Investors pushing owner-operators out of Canada’s Pacific halibut fishery

In Canada’s Pacific halibut fishery, the introduction of an individual transferable quota catch-share system in the 1990s has given rise to a new fisheries investor class, while pushing owner-operators off the water.

Danielle Edwards knows this intimately, both as an academic, and because she hails from a fishing family in a small community on the west coast of Vancouver Island. Her fishing lineage goes back several generations on both her mother's and father's side; today, her father and brother still ply the water, as do some uncles and cousins.

Edwards, who is a doctoral student at the University of British Columbia, documented ownership trends in Canada’s Pacific halibut fishery in a recent study published in Marine Policy, finding that owner-operator halibut fishermen in British Columbia have been increasingly marginalized under the fishery's individual transferable quota catch share system, pushed out by investors.

In 1991, the year the ITQ system was first introduced, owner-operators owned and caught 90 percent of the halibut. Twenty-five years later, in 2016, owner-operators caught 45 percent of the halibut and owned just 15 percent of the quota. In addition, owner-operators also hold just five of 12 seats set aside for license holders in the advisory committee process. Investors hold the rest.

Halibut is one of the highest-value fisheries in British Columbia; In 2016, the landed value was CAN 58.3 million (USD 44.3 million, EUR 40 million), and the wholesale value was CAN 93 million (USD 70.7 million, EUR 63.8 million). The ITQ system was originally implemented with the goal of not only conserving fish populations but supporting viable fishing fleets and coastal communities, equitably distributing the benefits of fishing. But the system isn't living up to those goals, according to Edwards.

"When the quota is not owned by the people who are fishing it, you are not aligning the incentives with the people on the water," Edwards told SeafoodSource. "The people fishing on the water are, by and large, renters."

Permanent access rights are being kept by investors to generate income without having to actually participate in the fishery, according to the study. The majority of operators in the fleet in 2016 had minimal ownership in the fishery, and faced significant pressure to maximize catch at the lowest possible cost due to high lease prices. 

"For more than 15 years, the only people who have entered the fishery own only very small amounts of quota because it's very expensive to buy," Edwards said. The price of the quota can approach 90 percent of the landed value, she added. "You can barely break even at that point, or you're even losing money at times."

Over time as the original grantees of the quota leave the fishery, they haven't sold that quota to other, more efficient operators. Instead, they've leased that quota. At the same time, outsiders have bought quota as an investment. Most of the investors, Edwards said, are from urban areas around Vancouver and Victoria, but it’s difficult to know what the lease prices are, since there is no public registry of lease prices in British Columbia.

Investors also don't contribute to the development of the fishery, neglecting to invest in boats, equipment, coastal infrastructure, or new technologies.

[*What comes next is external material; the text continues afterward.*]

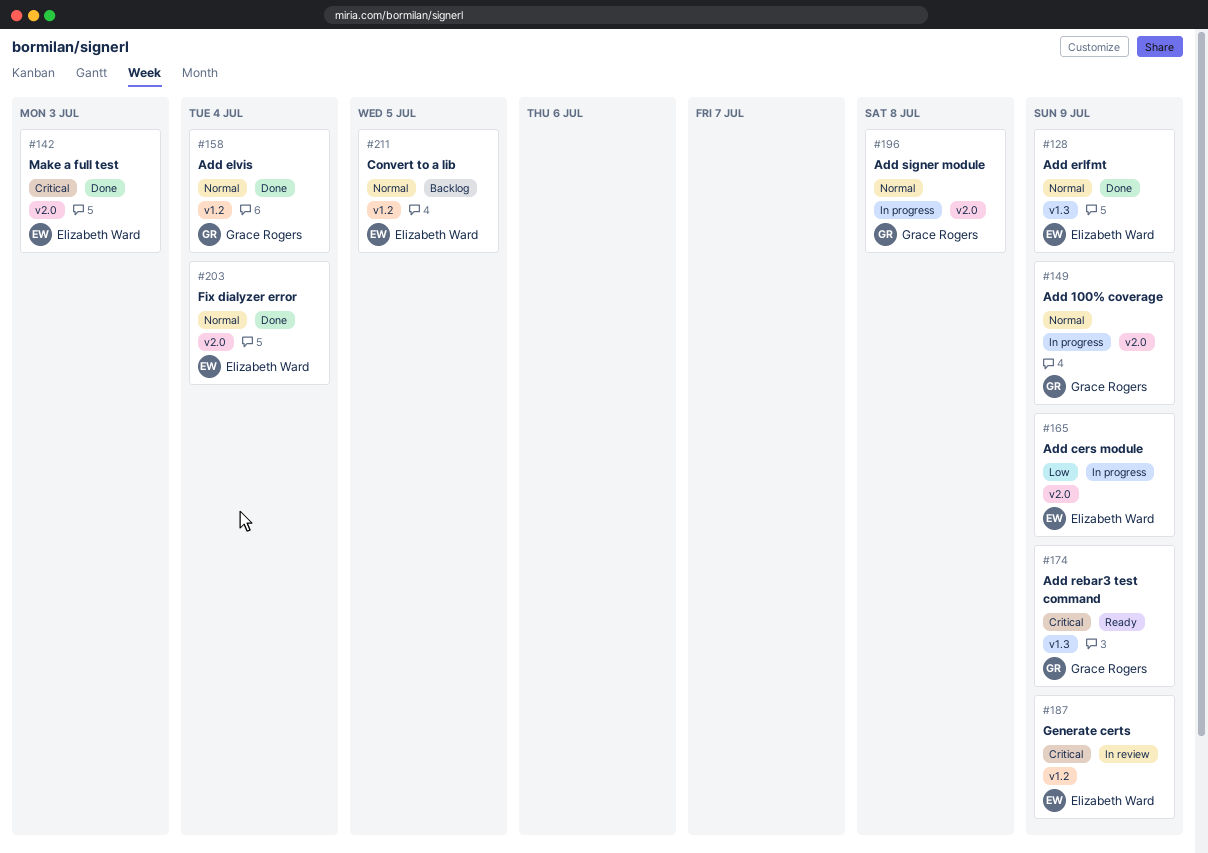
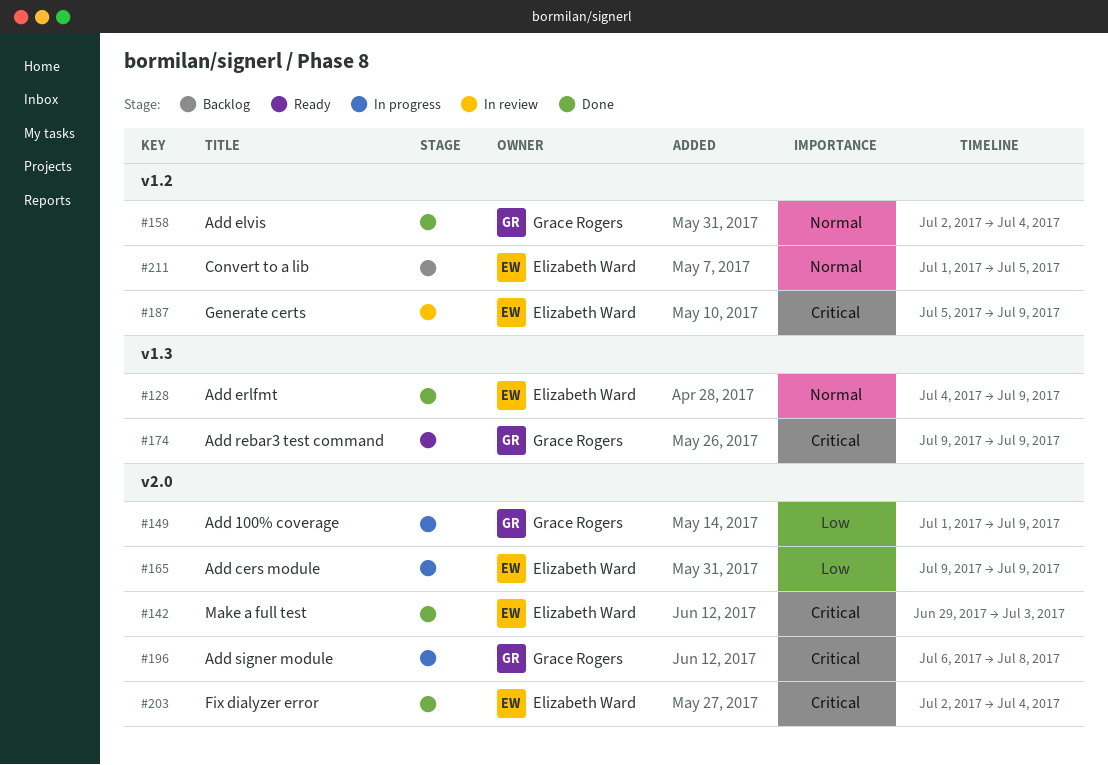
#149, priority: Normal -> Low
#196, priority: Normal -> Critical
#203, priority: Normal -> Critical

"With so much wealth of the fishery being used to pay for all manner of interests unrelated to the fishery, we're already seeing that boats are not getting the maintenance they need," Edwards said. "That whole family- and small-business coastal community infrastructure starts to get lost."

The Canadian Pacific halibut first transitioned to individual quotas in 1991, with the initial allocation based on license length and catch history. Individual transferable quotas were adopted in 1993, and full and unlimited transferability, including permanent transfers, were established in 1999. Unlike in the Alaska Pacific halibut fishery and many Canadian east coast fisheries, the British Columbia halibut fishery has no restrictions on quota ownership or requirements for owner-operators.

In separate study, Edwards found that even though processors own less than 10 percent of the halibut quota, they're able to control more than half of it through re-leasing. Processors are increasingly acting as hubs for leasing activity, shifting the balance of power in the fishery, according to the study.

Edwards predicts that halibut quota ownership by owner-operators will continue to decline, unless reforms are implemented, such as requirements for owners to be on board vessels or restrictions on how much quota an individual can own.

"[Quota] is going into the pockets of people who own quota as an investment," Edwards said. "Is that sustainable and healthy over the long run? Evidence suggests no it's not. You're not seeing reinvestment into fishing vessels and gears. We're losing facilities in British Columbia for building fishing boats.”